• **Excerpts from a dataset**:
>>

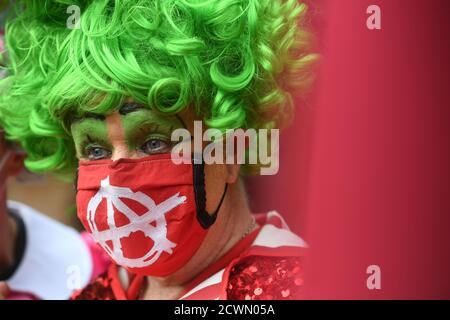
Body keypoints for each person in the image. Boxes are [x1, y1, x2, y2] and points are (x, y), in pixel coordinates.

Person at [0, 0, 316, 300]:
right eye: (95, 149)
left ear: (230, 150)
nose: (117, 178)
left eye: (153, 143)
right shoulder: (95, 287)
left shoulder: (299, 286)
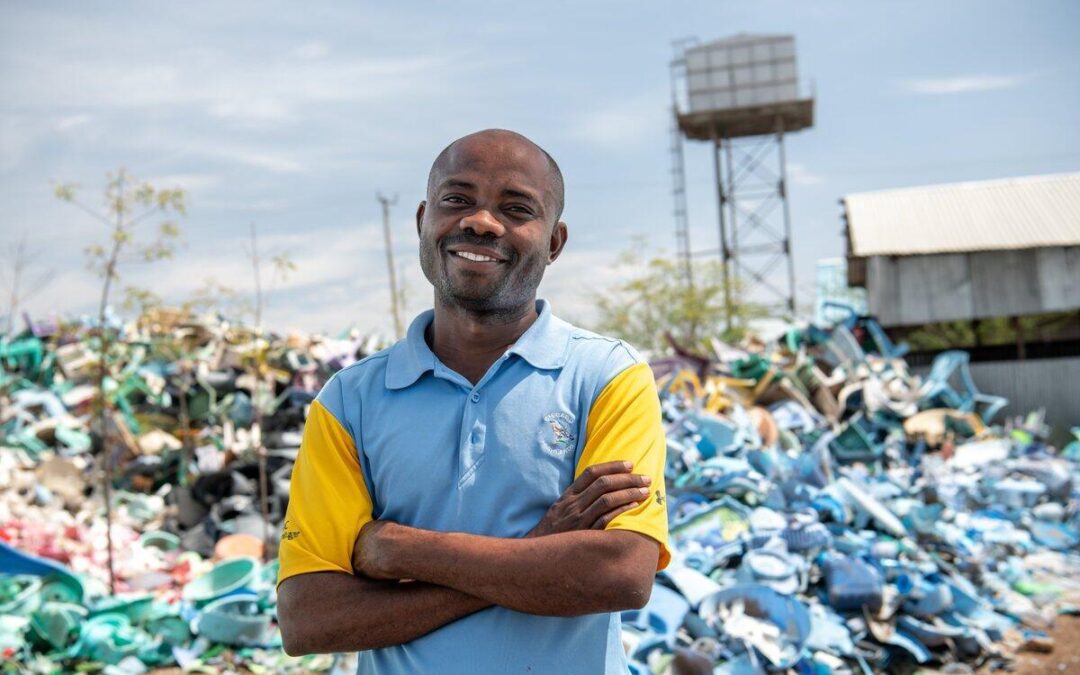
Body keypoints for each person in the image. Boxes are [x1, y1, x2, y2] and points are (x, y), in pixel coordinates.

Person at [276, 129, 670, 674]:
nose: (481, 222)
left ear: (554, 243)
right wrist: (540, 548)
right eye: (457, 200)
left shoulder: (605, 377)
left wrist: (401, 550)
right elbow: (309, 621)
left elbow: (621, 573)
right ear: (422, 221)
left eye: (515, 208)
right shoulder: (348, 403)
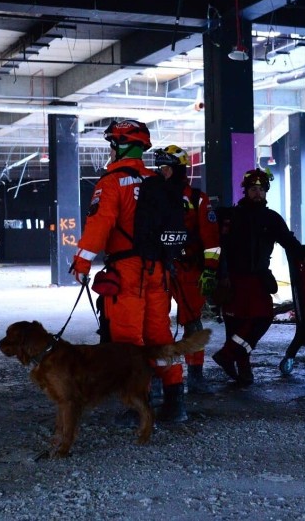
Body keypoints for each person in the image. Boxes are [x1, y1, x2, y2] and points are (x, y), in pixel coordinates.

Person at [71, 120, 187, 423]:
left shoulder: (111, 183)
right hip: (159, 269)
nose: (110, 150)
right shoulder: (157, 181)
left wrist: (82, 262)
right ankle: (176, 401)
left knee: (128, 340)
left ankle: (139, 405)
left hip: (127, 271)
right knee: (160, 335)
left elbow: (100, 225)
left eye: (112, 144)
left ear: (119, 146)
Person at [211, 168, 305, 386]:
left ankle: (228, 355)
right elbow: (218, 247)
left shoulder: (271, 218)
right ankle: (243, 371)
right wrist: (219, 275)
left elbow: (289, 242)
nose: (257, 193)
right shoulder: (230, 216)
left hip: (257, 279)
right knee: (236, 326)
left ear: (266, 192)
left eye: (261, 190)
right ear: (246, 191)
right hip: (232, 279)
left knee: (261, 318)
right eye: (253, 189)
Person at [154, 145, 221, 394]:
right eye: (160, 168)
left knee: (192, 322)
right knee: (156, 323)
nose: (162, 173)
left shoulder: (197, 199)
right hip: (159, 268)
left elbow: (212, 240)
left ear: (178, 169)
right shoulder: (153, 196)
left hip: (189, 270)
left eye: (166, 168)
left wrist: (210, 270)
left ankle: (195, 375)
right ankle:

<<
>>

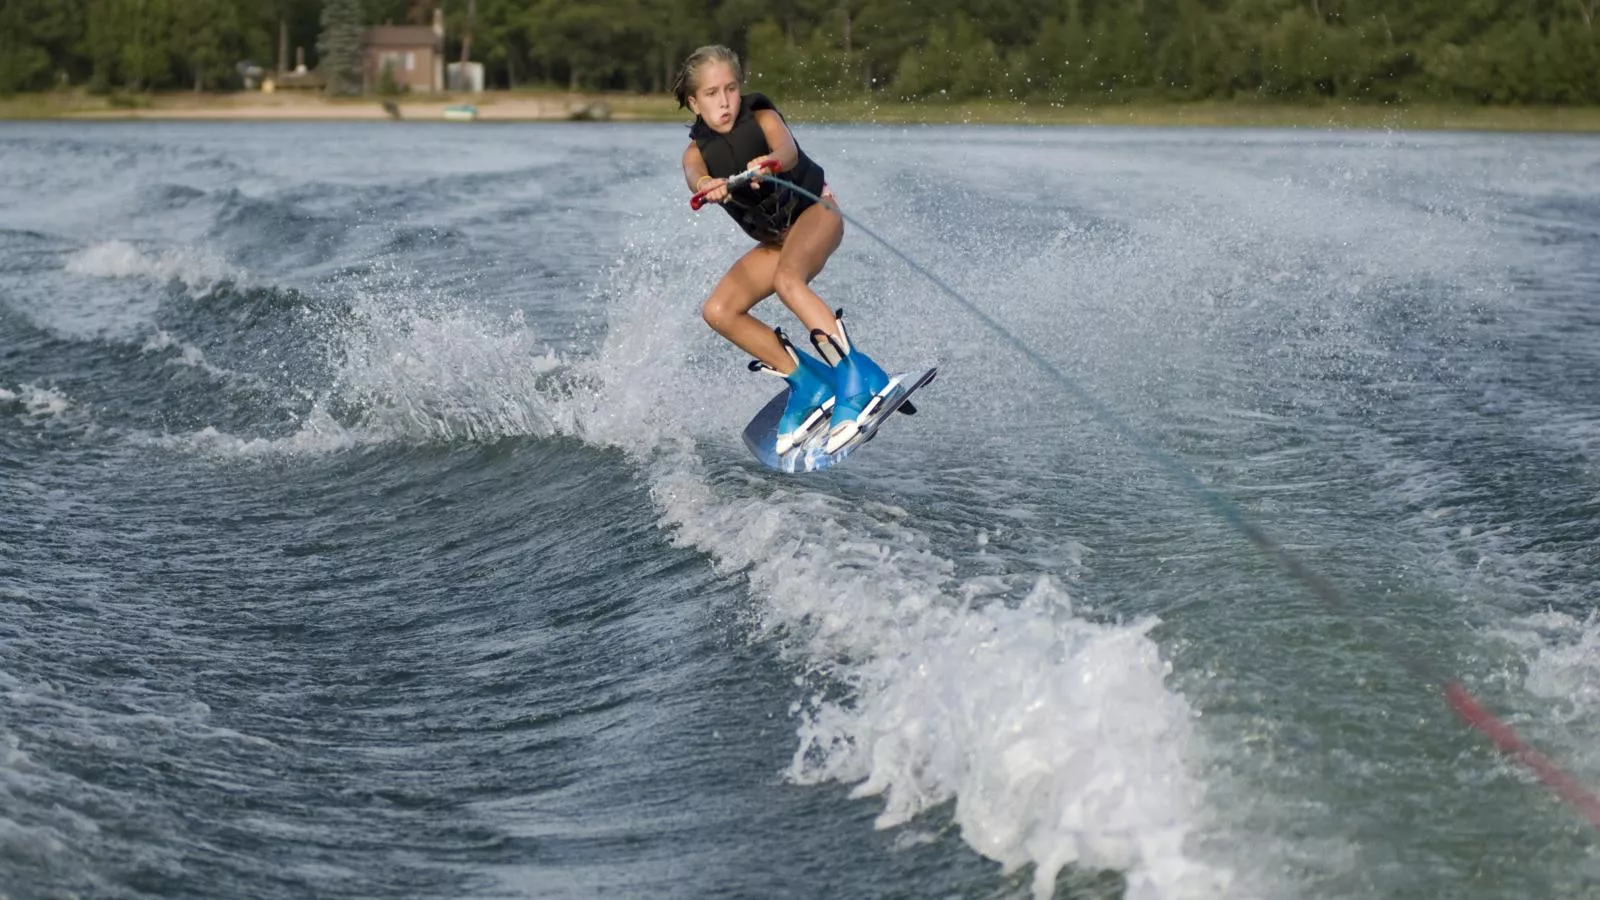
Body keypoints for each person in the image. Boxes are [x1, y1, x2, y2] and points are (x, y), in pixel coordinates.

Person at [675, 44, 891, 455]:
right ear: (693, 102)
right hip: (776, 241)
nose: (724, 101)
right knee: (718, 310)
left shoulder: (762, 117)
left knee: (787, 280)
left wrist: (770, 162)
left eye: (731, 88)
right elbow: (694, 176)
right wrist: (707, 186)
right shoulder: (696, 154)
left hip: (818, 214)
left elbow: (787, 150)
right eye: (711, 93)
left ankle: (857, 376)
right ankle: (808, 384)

<<

• **ASSIGNED TASK**:
Set down, unchanged, only those lines above that fall between the line with "right shoulder: (696, 154)" and the line with "right ankle: (808, 384)", the two end lines included.

• **SOLVED EXERCISE**:
right shoulder: (696, 154)
left hip: (818, 214)
left elbow: (787, 150)
right eye: (711, 93)
left ankle: (857, 376)
right ankle: (808, 384)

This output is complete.